US Drillers Reduce Oil and Gas Rigs for the 12th Time in 13 Weeks, According to Baker Hughes — TradingView News

US drillers cut oil and gas rigs for 12th time in 13 weeks, Baker Hughes says — TradingView News

U.S. energy firms this week cut the number of oil and natural gas rigs operating for the 12th time in 13 weeks, energy services firm Baker Hughes BKR said in its closely followed report on Friday.

The oil and gas rig count, an early indicator of future output, fell by two to 542 in the week to July 25. (RIG-USA-BHI), (RIG-OL-USA-BHI), (RIG-GS-USA-BHI)

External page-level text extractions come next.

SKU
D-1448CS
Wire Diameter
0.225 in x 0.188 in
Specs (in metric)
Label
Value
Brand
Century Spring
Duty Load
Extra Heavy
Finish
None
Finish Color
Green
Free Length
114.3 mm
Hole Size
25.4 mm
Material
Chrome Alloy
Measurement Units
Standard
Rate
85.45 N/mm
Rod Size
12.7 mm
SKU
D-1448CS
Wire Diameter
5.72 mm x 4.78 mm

Baker Hughes said this week’s decline puts the total rig count down 47 rigs, or 8% below this time last year.

Baker Hughes said oil rigs fell by seven to 415 this week, their lowest since September 2021, while gas rigs rose by five to 122, their highest since August 2023.

In July, the combined rig count fell for a fifth consecutive month.

Baker Hughes this week joined its U.S. rivals Halliburton HAL and SLB SLB in warning of a slowdown in upstream activity and spending as weak and volatile oil prices have led producers to curb capital spending and drilling.

The oil and gas rig count declined by about 5% in 2024 and 20% in 2023 as lower U.S. oil CL1! and gas NG1! prices over the past couple of years prompted energy firms to focus more on boosting shareholder returns and paying down debt rather than increasing output.

Even though analysts forecast U.S. spot crude prices would decline for a third year in a row in 2025, the U.S. Energy Information Administration (EIA) projected crude output would rise from a record 13.2 million barrels per day (bpd) in 2024 to around 13.4 million bpd in 2025.

On the gas side, the EIA projected a 68% increase in spot gas (NG-W-HH-SNL) prices in 2025 would prompt producers to boost drilling activity this year after a 14% price drop in 2024 caused several energy firms to cut output for the first time since the COVID-19 pandemic reduced demand for the fuel in 2020.

The EIA projected gas output would rise to 105.9 billion cubic feet per day (bcfd) in 2025, up from 103.2 bcfd in 2024 and a record 103.6 bcfd in 2023.